You can use the global variables defined in the Settings and the locally defined variables in the URL, advanced options, and assertions of your HTTP tests.

To display your list of variables, type {{ in your desired field.

Test failure

A test is considered FAILED if a step does not satisfy one or several assertions or if a step’s request prematurely failed. In some cases, the test can indeed fail without being able to test the assertions against the endpoint, these reasons include:

No connection could be made because the target machine actively refused it.
The connection was abruptly closed by the remote server. Possible causes include the webserver encountering an error or crashing while responding, or loss of connectivity of the webserver.
DNS entry not found for the test URL. Possible causes include a misconfigured test URL or a wrong configuration in your DNS entries.
The configuration of the test is invalid (for example, a typo in the URL).
The SSL connection couldn’t be performed.
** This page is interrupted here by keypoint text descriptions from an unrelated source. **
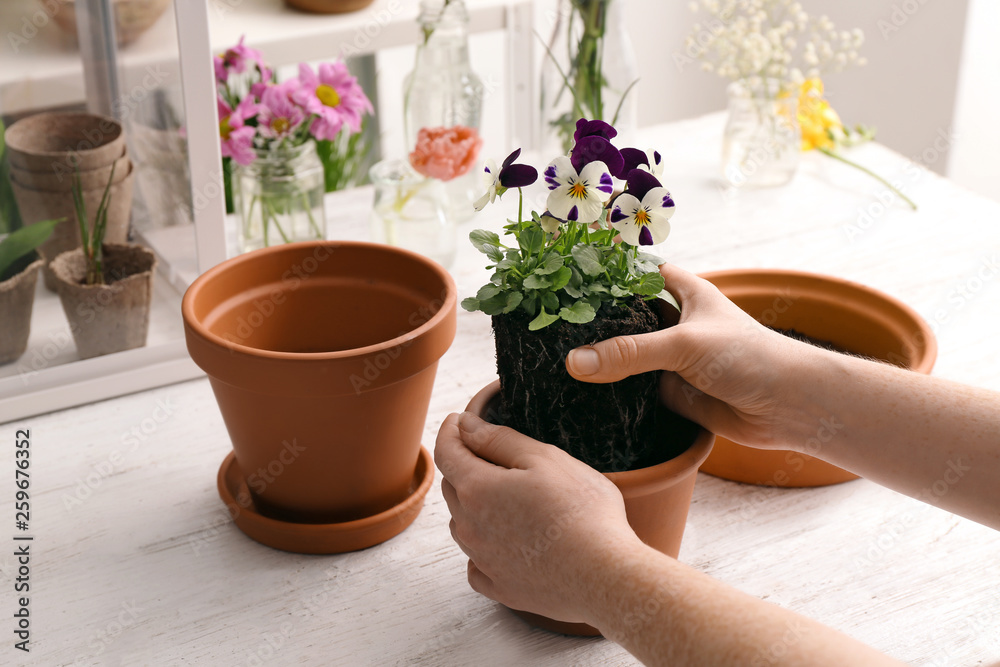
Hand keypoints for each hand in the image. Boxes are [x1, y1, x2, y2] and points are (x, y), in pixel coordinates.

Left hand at [434, 412, 642, 622]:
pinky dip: (483, 549)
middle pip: (453, 487)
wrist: (605, 576)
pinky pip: (478, 565)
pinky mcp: (501, 589)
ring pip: (463, 524)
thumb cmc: (581, 512)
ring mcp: (484, 561)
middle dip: (464, 466)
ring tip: (504, 498)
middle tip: (490, 454)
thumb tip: (465, 427)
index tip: (457, 421)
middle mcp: (470, 527)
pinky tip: (504, 543)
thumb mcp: (544, 458)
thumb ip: (499, 440)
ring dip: (474, 506)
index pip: (446, 453)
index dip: (450, 432)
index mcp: (477, 489)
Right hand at [565, 264, 812, 448]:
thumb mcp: (685, 344)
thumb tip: (574, 363)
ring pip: (624, 354)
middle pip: (624, 316)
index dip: (604, 271)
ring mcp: (671, 358)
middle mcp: (674, 322)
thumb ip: (629, 353)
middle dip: (592, 319)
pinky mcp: (670, 392)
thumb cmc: (750, 357)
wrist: (789, 407)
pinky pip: (631, 389)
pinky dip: (610, 391)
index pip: (635, 272)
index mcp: (684, 291)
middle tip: (546, 319)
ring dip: (599, 357)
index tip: (562, 274)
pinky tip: (577, 390)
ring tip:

See the dedicated error page for more information.
The request couldn’t be completed in a reasonable time. Two types of TIMEOUT can happen:
  • TIMEOUT: The request couldn't be completed in a reasonable time. indicates that the request duration hit the test defined timeout (default is set to 60s). For each request only the completed stages for the request are displayed in the network waterfall. For example, in the case of Total response time only being displayed, the timeout occurred during the DNS resolution.
  • TIMEOUT: Overall test execution couldn't be completed in a reasonable time. indicates that the request and assertions duration hit the maximum duration (60.5s).
The remote server responded with a payload that does not comply with HTTP specifications.


By default, only users with the Datadog Admin and Datadog Standard roles can create, edit, and delete Synthetic multistep API tests. To get create, edit, and delete access to Synthetic multistep API tests, upgrade your user to one of those two default roles.

If you are using the custom role feature, add your user to any custom role that includes synthetics_read and synthetics_write permissions for Synthetic Monitoring.

Restrict access

Access restriction is available for customers using custom roles on their accounts.

You can restrict access to a multistep API test based on the roles in your organization. When creating a multistep API test, choose which roles (in addition to your user) can read and write your test.